ANALYSE GÉNÉRALE DE LA MISSION
I. UNE MISSION SOUS TENSION
1. 2015 et 2016, années record pour l'afflux de demandeurs d'asile en Europe et en France
Le continent européen est confronté depuis la fin de l'année 2014 à un afflux de migrants en demande de protection internationale sans précédent depuis la création des Communautés européennes . En 2014, 562 000 demandes d'asile ont été déposées dans l'Union européenne. En 2015, c'est plus du double qui a été enregistré, soit 1 255 000. La tendance se poursuit en 2016, puis que plus de 592 000 demandes d'asile ont été enregistrées sur le premier semestre 2016.
Les trois premières nationalités des demandeurs d'asile en Europe sont la Syrie, l'Afghanistan et l'Irak.
Évolution de la demande d'asile dans l'Union européenne (28)
(1) Estimation sur la base du flux du premier semestre 2016
Source : commission des finances, d'après les données Eurostat
Comme l'illustre le graphique ci-dessus, la France est, comparativement, moins touchée que d'autres pays européens - en particulier l'Allemagne - par cet afflux de demandeurs d'asile . Il n'en demeure pas moins que, relativement à l'histoire récente, le nombre de demandes d'asile déposées en France a connu une augmentation sensible ces dernières années. Avec plus de 80 000 demandes déposées en 2015 et un nombre qui devrait approcher 100 000 en 2016, le nombre de demandes d'asile déposées en France a connu un quasi-triplement depuis 2007, où il s'établissait à environ 35 000 .

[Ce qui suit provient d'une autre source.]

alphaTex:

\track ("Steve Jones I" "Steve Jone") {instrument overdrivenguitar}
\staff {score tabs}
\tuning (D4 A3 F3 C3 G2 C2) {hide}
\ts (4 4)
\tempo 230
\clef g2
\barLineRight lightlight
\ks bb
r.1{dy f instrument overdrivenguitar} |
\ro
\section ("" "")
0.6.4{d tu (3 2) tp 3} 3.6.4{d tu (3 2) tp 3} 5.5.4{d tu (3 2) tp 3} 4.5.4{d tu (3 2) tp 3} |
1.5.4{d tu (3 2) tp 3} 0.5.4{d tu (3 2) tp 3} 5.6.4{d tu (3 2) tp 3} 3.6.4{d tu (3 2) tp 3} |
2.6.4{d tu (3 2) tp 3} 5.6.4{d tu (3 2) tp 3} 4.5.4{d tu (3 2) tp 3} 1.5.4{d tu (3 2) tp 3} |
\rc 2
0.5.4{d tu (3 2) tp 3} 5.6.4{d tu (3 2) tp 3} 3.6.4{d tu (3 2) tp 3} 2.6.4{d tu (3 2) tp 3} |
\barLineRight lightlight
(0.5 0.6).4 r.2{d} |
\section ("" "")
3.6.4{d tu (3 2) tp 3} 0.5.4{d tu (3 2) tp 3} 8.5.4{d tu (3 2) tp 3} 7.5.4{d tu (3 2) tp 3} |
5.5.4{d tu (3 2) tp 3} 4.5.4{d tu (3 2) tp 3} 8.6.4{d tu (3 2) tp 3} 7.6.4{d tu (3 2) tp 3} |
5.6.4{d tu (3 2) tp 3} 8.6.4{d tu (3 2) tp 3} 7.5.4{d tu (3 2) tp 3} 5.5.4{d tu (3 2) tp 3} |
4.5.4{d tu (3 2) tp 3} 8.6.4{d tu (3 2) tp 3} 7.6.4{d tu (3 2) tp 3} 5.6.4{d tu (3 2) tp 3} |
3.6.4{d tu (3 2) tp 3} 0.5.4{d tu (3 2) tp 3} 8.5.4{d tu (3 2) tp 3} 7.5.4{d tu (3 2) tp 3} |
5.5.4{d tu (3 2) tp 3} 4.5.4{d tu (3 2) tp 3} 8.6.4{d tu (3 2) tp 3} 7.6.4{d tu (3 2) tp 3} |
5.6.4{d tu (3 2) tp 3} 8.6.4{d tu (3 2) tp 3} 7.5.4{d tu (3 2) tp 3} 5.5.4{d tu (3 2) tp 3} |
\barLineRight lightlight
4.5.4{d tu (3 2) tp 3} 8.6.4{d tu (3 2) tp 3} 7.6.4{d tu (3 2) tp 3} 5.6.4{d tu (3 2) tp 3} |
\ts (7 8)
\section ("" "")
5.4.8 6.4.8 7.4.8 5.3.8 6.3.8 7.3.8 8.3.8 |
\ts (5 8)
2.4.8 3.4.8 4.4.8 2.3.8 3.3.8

La France se caractérise également par un profil légèrement différent de demandeurs d'asile ; en 2015, même si les Syriens constituent la deuxième nationalité la plus représentée, ils sont devancés par le Soudan et immédiatement suivis par le Kosovo et la République démocratique du Congo.
Évolution des demandes d'asile déposées annuellement en France
(1) Estimation sur la base du flux du premier semestre 2016
Source : commission des finances, d'après les données de l'Ofpra
Au total, l'évolution des crédits de la présente mission ne peut se comprendre qu'en tenant compte de l'ampleur sans précédent de la crise migratoire que traverse l'Europe et à laquelle la France prend sa part . Cette crise met en effet sous tension les principaux dispositifs de la mission, en particulier l'hébergement et l'allocation des demandeurs d'asile.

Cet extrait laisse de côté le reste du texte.